Indessen gestaltete sich das Verhältnis zu Preußen, das auf dem Wiener Kongress 1815 das Rheinland zugeschlagen bekommen hatte, schwierig. Konfessionelle Konfliktlinien einerseits, nationales Gedankengut und liberale Obrigkeitskritik andererseits brachten die „Kölnische Zeitung“ immer wieder auf Konfrontationskurs mit den staatlichen Autoritäten. Als die preußische Vorzensur die Freigabe für einen Artikel im Mai 1817 verzögerte, druckte die Zeitung auf ihrer Titelseite provokativ einen „weißen Fleck“ unter dem Titel „Deutschland“ – und entzog der Zensur, indem sie sie für ihre Leserschaft öffentlichkeitswirksam sichtbar machte, damit den Boden. 1845 berief Joseph DuMont den wegen seiner revolutionären Gesinnung vorbestraften nationalgesinnten Burschenschaftler Karl Heinrich Brüggemann zum Redakteur, der in der Folge das liberale Profil der „Kölnischen Zeitung“ akzentuierte und sie zu einem führenden Presseorgan der revolutionären Meinungsbildung von 1848/49 in den deutschen Staaten machte. Noch 1863 erklärte die preußische Regierung in ihrer vor dem Hintergrund des preußischen Verfassungskonflikts erlassenen Presseordonnanz die „Kölnische Zeitung“ zum Feind. Diese revanchierte sich und übte 1866 schärfste Kritik am Ausschluss Österreichs vom Norddeutschen Bund und Bismarcks Deutschlandpolitik.
Erst mit der Reichsgründung 1871 glätteten sich die Wogen zwischen der Zeitung und dem preußischen Staat. Das lag vor allem daran, dass die „Kölnische Zeitung“ auf den pragmatisch-reformorientierten Kurs der Nationalliberalen Partei einschwenkte, die in den ersten Reichstagswahlen stärkste Kraft wurde und in den Folgejahren staatstragend mit Bismarck kooperierte. Zunehmend verflocht sich die Zeitung mit dem politischen Betrieb in Berlin, stellte in ihrem Berliner Büro geschickt Journalisten an, die durch ihre vorherigen Tätigkeiten enge Kontakte zu den staatlichen Machtzirkeln unterhielten, und bekam regelmäßig dosierte Regierungsinterna zugespielt – was beide Seiten, politische Akteure als auch die Zeitung, für sich zu nutzen wussten. So soll die Zeitung durch einen kritischen Artikel über die Differenzen zwischen Kaiser und Kanzler mit zu der Entscheidung Wilhelms II., Leo von Caprivi zu entlassen, beigetragen haben. Bestinformiert und vielgelesen haftete ihr bald ein offiziöses Odeur an. Erst als im März 1914 der Russland-Korrespondent der „Kölnischen Zeitung“ vor der Illusion einer Freundschaft zwischen Moskau und Berlin warnte und damit einen Kurssturz der russischen Aktien samt diplomatischer Unstimmigkeiten auslöste, versiegte der diskrete Nachrichtenfluss aus den nun vorsichtiger agierenden Regierungskreisen. Der Vorfall zeigte zugleich, welches Vertrauen die „Kölnische Zeitung“ in der deutschen und europäischen Öffentlichkeit trotz (oder gerade wegen) ihrer vermeintlichen Offiziosität genoss.
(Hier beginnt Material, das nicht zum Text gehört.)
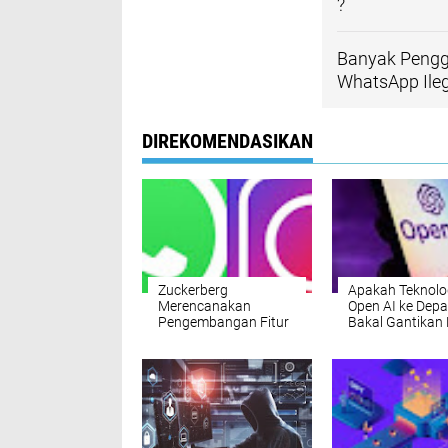
?
Banyak Pengg
WhatsApp Ileg
DIREKOMENDASIKAN
Zuckerberg
Apakah Teknolo
Merencanakan
Open AI ke Dep
Pengembangan Fitur
Bakal Gantikan
Open AI di Platform
Manusia ?
WhatsApp dan
Instagram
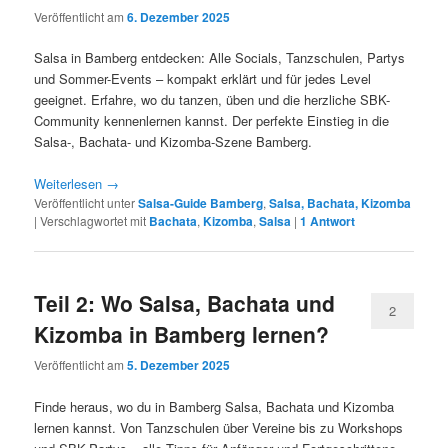
Veröffentlicht am
6. Dezember 2025
Salsa in Bamberg entdecken: Alle Socials, Tanzschulen, Partys
und Sommer-Events – kompakt erklärt und für jedes Level
geeignet. Erfahre, wo du tanzen, üben und die herzliche SBK-
Community kennenlernen kannst. Der perfekte Einstieg in die
Salsa-, Bachata- und Kizomba-Szene Bamberg.
Weiterlesen
→
Veröffentlicht unter
Salsa-Guide Bamberg
,
Salsa, Bachata, Kizomba
|
Verschlagwortet mit
Bachata
,
Kizomba
,
Salsa
|
1
Antwort
Teil 2: Wo Salsa, Bachata und
2
Kizomba in Bamberg lernen?
Veröffentlicht am
5. Dezember 2025
Finde heraus, wo du in Bamberg Salsa, Bachata und Kizomba
lernen kannst. Von Tanzschulen über Vereine bis zu Workshops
Von dem anfänglich zwar sehr starken, aber mit den Kriegsjahren abflachendem Informationsverlangen der Bevölkerung konnte sich die Zeitung in der Weimarer Republik als wieder unabhängiges Blatt erholen, das nun die Politik der Deutschen Volkspartei, der demokratisch-liberalen bürgerlichen Mitte, offen unterstützte. Noch am 4. März 1933 plädierte die Redaktion mit einem expliziten Aufruf, die Nationalsozialistische Partei weder durch deren Wahl noch durch eine Wahlenthaltung zu unterstützen, für die schützenswerte Republik. Während des NS-Regimes nahm die „Kölnische Zeitung“ dann durchaus eine ambivalente Sonderrolle in der in weiten Teilen gleichgeschalteten Nachrichtenwüste ein. Zwar war der (eingangs zitierte) Herausgeber Kurt Neven DuMont Parteimitglied der NSDAP und zeigte einen ideologisch anpassungsfähigen Pragmatismus, um das Bestehen seines Kölner Verlagshaus zu sichern. Zusammen mit dem internationalen Renommee der „Kölnischen Zeitung“ erlaubte es ihm dieses geschickte Lavieren aber zugleich, sich erfolgreich gegen die Eingliederung seines Vorzeigeblattes in den „Westdeutschen Beobachter“, dem nationalsozialistischen Propagandaorgan für das Rheinland, zu widersetzen und in den Anfangsmonaten der NS-Diktatur sogar über Verhaftungen und Zeitungsverbote zu berichten. Nach dem Ende des Zweiten Weltkriegs setzten die Alliierten schließlich einen endgültigen Schlussstrich unter die „Kölnische Zeitung“, indem sie alle Zeitungen der NS-Zeit kurzerhand verboten.
Die „Kölnische Zeitung“ liegt in gedruckter Form mit Ausgaben aus den ereignisreichen Jahren 1848, 1914 bis 1918 und 1939 bis 1944 in der Arbeitsstellte für die Geschichte der Publizistik zur Einsichtnahme bereit.